Quand le réel et la fiction s’entrechoquent

Chroniques de l’oiseau à ressort
par Haruki Murakami

Un chat perdu, un beau-frère menaçant, une jeune voisine curieuse, un puits, une tache bleue… Autant d’éléments loufoques (et bien d’autres encore) auxquels Toru Okada, Tokyoïte trentenaire, va devoir se confronter lorsque sa vie se retrouve bouleversée, un jour qui semblait pourtant commencer comme les autres.

Notre héros aura fort à faire pour sortir du labyrinthe apparemment infini dans lequel il se retrouve enfermé. Finalement assez peu aidé par une galerie de protagonistes aussi étranges que chaotiques, il devra se dépatouiller plus ou moins seul, et apprendre à regarder à l’intérieur de lui-même afin de résoudre la quête dans laquelle il se retrouve embourbé bien malgré lui.

Rêve ou réalité ? Passé ou présent ? Noyade ou envol ? Toru va perdre progressivement tout sens du réel, et s’enfoncer lentement dans un univers fantasmagorique, atteignant par moment les confins de l’hallucination. Parviendra-t-il à se sortir de l’oeil du cyclone ?

Réalisme magique et connaissance de soi

Murakami est apparemment un écrivain versant dans plusieurs genres, du réalisme à la fantaisie.

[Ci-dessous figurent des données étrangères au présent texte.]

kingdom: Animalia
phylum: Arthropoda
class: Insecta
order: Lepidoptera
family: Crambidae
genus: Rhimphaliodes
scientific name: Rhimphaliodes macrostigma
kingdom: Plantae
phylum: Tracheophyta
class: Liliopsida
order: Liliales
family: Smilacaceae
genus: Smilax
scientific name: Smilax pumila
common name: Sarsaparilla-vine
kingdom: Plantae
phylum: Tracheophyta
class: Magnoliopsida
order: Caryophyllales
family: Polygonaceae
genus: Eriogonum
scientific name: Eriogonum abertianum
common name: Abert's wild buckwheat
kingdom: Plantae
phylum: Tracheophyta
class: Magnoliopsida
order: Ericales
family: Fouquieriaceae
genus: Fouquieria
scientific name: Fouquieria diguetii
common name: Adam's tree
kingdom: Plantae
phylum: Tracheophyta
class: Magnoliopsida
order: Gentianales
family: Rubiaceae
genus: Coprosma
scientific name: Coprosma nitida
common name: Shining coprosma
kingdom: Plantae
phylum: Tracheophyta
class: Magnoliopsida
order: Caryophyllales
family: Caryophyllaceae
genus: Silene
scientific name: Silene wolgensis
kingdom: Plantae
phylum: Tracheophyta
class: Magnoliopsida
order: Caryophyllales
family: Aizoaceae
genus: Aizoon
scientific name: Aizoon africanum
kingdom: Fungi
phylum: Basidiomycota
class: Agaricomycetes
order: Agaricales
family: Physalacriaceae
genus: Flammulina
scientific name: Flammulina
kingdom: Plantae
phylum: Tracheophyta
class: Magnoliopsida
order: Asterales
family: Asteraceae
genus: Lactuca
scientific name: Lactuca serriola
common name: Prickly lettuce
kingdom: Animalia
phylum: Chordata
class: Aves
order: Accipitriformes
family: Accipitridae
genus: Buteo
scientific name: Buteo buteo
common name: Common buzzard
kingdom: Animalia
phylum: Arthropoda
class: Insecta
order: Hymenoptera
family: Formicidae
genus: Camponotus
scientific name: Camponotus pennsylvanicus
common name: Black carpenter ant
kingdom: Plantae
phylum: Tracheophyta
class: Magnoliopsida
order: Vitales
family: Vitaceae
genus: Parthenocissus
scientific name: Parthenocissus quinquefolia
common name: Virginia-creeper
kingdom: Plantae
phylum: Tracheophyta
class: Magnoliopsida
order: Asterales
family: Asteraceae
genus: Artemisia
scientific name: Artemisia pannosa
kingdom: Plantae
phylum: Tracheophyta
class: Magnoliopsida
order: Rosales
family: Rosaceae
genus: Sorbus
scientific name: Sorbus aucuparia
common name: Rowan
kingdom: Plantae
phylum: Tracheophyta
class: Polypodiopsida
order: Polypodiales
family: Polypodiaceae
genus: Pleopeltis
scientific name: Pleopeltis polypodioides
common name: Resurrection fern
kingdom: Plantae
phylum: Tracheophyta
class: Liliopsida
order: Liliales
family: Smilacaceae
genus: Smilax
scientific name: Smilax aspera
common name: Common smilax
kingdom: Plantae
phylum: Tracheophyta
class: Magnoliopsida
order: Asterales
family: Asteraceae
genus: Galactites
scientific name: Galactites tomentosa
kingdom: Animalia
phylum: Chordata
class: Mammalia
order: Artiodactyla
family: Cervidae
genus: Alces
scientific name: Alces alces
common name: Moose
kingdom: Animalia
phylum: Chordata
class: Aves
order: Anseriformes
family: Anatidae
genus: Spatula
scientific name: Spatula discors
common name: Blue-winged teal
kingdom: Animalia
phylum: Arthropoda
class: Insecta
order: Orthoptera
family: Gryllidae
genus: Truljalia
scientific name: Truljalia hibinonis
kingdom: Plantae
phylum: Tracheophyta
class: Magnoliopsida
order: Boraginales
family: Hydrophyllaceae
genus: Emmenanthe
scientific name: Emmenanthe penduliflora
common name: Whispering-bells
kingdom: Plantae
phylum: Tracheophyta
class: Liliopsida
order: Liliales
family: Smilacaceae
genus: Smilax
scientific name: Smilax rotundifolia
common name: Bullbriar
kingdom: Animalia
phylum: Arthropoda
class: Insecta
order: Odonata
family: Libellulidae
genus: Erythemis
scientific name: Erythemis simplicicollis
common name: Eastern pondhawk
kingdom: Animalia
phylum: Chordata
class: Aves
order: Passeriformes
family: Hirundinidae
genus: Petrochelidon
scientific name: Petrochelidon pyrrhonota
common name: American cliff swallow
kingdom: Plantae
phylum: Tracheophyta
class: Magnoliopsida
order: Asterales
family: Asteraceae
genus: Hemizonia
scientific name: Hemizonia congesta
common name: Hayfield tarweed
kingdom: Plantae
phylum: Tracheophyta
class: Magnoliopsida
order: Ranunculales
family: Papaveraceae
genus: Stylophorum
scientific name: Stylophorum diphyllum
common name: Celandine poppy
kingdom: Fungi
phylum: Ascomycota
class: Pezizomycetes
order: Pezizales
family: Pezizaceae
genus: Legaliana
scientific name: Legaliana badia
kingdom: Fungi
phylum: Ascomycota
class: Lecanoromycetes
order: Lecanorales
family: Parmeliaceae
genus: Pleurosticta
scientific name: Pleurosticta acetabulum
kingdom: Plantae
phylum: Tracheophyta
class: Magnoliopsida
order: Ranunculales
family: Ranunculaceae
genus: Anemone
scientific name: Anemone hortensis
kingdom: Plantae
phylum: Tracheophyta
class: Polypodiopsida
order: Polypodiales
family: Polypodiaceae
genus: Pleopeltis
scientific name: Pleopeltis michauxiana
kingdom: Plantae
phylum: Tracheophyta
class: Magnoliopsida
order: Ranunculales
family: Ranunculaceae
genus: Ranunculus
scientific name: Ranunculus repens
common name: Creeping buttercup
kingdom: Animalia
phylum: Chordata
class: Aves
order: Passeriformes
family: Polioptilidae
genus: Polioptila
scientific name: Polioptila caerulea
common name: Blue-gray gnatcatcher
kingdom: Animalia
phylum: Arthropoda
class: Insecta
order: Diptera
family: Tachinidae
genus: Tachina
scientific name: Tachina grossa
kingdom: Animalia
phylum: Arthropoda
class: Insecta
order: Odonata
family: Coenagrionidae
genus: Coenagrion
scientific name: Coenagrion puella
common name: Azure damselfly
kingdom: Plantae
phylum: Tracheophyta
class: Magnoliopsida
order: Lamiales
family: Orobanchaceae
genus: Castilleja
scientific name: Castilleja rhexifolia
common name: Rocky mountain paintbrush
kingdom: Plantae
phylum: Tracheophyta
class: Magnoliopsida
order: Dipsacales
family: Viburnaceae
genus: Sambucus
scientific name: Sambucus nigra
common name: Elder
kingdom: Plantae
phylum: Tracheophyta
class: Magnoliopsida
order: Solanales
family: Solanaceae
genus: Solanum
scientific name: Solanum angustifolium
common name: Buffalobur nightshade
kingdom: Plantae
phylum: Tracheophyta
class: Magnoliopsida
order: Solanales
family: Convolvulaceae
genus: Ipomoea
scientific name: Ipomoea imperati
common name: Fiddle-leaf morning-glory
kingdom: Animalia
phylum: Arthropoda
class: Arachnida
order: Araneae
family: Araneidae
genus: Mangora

Mais ce sont bien les éléments de réalisme magique qu’il saupoudre sur son roman qui caractérisent le mieux ce dernier. Entre présent réel et imagination délirante, les personnages aux capacités surnaturelles se succèdent tout au long de l’aventure, performant des actions plus surprenantes les unes que les autres.

La quête de sens permanente, le travail effectué par l’auteur sur la recherche de la vérité intrinsèque de son personnage… Ajoutons à cela les retours incessants à des événements s’étant déroulés lorsque le Japon occupait la Mandchourie avant la seconde guerre mondiale. Et le commentaire acerbe sur le caractère des différents protagonistes (japonais comme chinois ou russes) qui s’y rencontrent. Ces thèmes centraux du roman finissent de le placer en plein coeur du réalisme magique.

Tout ça pour ça ?

Au-delà du style assez plaisant, même si peu remarquable, les « chroniques de l’oiseau à ressort » présentent quelques problèmes. Le protagoniste, déjà, est aussi charismatique qu’une huître. J’avais déjà vu ça chez Murakami : j’avais qualifié le héros d’une autre de ses histoires de « sorte d’ombre désincarnée pouvant représenter n’importe quel jeune homme anonyme habitant l’enfer urbain« … Et je dois dire que la description fonctionne ici parfaitement également. Forcément difficile de s’enthousiasmer pour lui…

Surtout sur plus de 600 pages (écrit petit) ! Pourtant, je n’ai jamais eu peur des pavés, pourvu qu’il s’y passe un minimum de choses… Et là, en dehors de quelques passages très convaincants, on se retrouve souvent dans un attentisme assez plat. Le héros n’est pas vraiment acteur de ses propres péripéties.

Enfin, il est nécessaire de s’armer d’une bonne dose de crédulité pour accepter la « résolution » de l’intrigue. Une énorme impression de « tout ça pour ça? » après avoir suivi les pérégrinations de Toru pendant tout ce temps ! Gros goût amer à la fin, donc.

Bref, deuxième roman de Murakami, et deuxième fois que j’ai un sentiment d’inachevé. Si j’y reviens, je resterai sans doute plutôt du côté de ses essais (j’avais apprécié son Autoportrait de l’auteur en coureur de fond).